Альбер Камю

До сих пор он просто жил, теперь пришла пора подвести итоги этой жизни. Что же осталось от того неистового порыва, который вечно толкал его вперед, от той неуловимой, но созидательной поэзии, которой было преисполнено его существование? Ничего, кроме голой истины, а уж она-то не имеет ничего общего с поэзией. Все мы с самого рождения носим в себе множество несхожих существ, массу переплетенных между собою, но неслиянных зачатков личности и лишь перед самым концом угадываем, что же из них было нашим подлинным «я».

Глубокие чувства подобны великим произведениям, смысл которых всегда шире высказанного в них осознанно.

Как и многие люди, они не в силах были смириться со своей безвестностью, и нетерпеливая жажда прославиться отчасти и могла привести их к злополучным крайностям. Ведь чтобы добиться известности, достаточно убить консьержку в своем доме. К несчастью, такого рода слава эфемерна — уж очень много на свете консьержек, которые заслуживают и получают удар ножом.

Малых достижений не существует — это такой же рекорд, как все остальные.

Она привыкла по вечерам выходить на балкон. Садилась на стул, приникала губами к холодным ржавым железным перилам. И смотрела на прохожих. За спиной у нее понемногу сгущалась тьма. Перед нею вдруг вспыхивали витрины. Улицу заполняли огни и люди. И мать погружалась в бесцельное созерцание. В тот вечер, о котором идет речь, сзади появился неизвестный человек, набросился на нее, избил и, заслышав шум, скрылся. Она ничего не видела, потеряла сознание. Когда примчался сын, она была в постели. Врач посоветовал не оставлять ее на ночь одну. Сын прилег подле нее на кровати, поверх одеяла. Было лето. Жаркая комната еще дышала ужасом недавно разыгравшейся драмы. За стеною слышались шаги, скрип дверей. В духоте держался запах уксуса, которым обтирали больную. Она и сейчас беспокойно металась, стонала, порой вздрагивала всем телом. И сын, едва успев задремать, просыпался весь в поту, настороженно приглядывался к ней, потом бросал взгляд на часы, на которых плясал трижды отраженный огонек ночника, и вновь погружался в тяжелую дремоту. Лишь позднее он постиг, до чего одиноки были они в ту ночь.

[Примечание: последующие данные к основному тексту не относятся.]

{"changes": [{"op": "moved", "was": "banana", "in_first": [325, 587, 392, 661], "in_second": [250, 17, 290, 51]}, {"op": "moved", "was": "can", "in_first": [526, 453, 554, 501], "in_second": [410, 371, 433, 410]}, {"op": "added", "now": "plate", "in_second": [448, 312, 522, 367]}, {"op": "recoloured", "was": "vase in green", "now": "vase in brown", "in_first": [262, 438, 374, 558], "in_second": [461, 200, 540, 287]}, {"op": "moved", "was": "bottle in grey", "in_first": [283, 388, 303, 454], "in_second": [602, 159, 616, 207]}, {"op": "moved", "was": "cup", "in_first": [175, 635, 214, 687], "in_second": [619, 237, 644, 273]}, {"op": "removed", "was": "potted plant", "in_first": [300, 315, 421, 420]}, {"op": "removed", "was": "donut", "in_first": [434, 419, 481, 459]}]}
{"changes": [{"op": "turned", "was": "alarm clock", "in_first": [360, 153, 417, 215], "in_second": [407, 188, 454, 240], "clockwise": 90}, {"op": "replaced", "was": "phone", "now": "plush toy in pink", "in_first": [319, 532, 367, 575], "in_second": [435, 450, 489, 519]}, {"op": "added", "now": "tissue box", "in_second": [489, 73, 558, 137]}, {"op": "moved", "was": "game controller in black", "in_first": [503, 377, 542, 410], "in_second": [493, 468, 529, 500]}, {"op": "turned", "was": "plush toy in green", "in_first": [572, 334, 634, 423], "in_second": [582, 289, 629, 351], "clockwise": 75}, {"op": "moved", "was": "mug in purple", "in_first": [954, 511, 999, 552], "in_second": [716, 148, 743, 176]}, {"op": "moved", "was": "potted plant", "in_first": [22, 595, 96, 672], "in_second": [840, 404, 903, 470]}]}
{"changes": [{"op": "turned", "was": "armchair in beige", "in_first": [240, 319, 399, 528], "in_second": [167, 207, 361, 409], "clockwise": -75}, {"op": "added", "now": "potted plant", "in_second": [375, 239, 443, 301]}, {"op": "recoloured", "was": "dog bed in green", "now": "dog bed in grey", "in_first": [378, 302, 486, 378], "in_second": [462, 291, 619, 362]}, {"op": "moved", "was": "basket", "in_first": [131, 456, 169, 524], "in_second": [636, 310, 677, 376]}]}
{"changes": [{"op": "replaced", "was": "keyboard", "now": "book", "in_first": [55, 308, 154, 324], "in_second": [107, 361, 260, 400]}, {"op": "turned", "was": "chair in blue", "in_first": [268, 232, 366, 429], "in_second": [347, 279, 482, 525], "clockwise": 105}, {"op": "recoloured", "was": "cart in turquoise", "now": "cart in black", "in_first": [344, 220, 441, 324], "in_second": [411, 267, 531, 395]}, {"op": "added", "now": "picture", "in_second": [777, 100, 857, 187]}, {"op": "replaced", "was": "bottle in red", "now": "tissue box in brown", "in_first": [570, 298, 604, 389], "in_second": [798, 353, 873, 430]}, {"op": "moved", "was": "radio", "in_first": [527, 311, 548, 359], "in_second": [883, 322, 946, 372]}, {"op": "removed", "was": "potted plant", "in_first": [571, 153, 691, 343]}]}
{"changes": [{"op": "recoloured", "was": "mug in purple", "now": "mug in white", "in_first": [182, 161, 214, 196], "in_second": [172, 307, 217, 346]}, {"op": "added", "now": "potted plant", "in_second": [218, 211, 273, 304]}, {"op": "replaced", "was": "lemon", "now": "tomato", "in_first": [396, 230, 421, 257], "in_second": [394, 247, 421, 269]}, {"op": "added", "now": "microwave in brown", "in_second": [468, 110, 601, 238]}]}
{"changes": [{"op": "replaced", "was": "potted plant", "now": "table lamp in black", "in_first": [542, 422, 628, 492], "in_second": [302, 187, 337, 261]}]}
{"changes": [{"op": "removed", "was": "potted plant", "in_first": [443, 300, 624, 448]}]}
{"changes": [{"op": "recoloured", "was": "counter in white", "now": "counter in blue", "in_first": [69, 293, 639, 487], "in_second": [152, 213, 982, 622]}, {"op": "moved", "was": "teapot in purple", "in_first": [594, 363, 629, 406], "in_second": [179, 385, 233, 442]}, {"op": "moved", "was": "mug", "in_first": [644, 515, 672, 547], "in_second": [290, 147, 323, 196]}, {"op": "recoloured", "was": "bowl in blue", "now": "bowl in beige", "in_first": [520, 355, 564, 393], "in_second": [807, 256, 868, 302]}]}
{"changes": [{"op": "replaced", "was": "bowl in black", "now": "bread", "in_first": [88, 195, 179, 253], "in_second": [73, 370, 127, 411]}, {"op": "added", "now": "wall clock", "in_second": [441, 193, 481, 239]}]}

И наконец, в этом обострившемся до пределов одиночестве никто из нас не мог рассчитывать на помощь соседа и вынужден был оставаться наедине со всеми своими заботами. Если случайно кто-нибудь из нас пытался довериться другому или хотя бы просто рассказать о своих чувствах, следовавший ответ, любой ответ, обычно воспринимался как оскорбление. Тут только он замечал, что он и его собеседник говорят совсем о разном. Ведь он-то вещал из самых глубин своих бесконечных дум все об одном и том же, из глубины своих мук, и образ, который он хотел открыть другому, уже давно томился на огне ожидания и страсти. А тот, другой, напротив, мысленно рисовал себе весьма банальные эмоции, обычную расхожую боль, стандартную меланхолию. И каков бы ни был ответ — враждебный или вполне благожелательный, он обычно не попадал в цель, так что приходилось отказываться от попытки задушевных разговоров. Или, во всяком случае, те, для которых молчание становилось мукой, волей-неволей прибегали к расхожему жаргону и тоже пользовались штампованным словарем, словарем простой информации из рубрики происшествий — словом, чем-то вроде газетного репортажа, ведь никто вокруг не владел языком, идущим прямо от сердца. Поэтому-то самые доподлинные страдания стали постепенно и привычно выражаться системой стертых фраз.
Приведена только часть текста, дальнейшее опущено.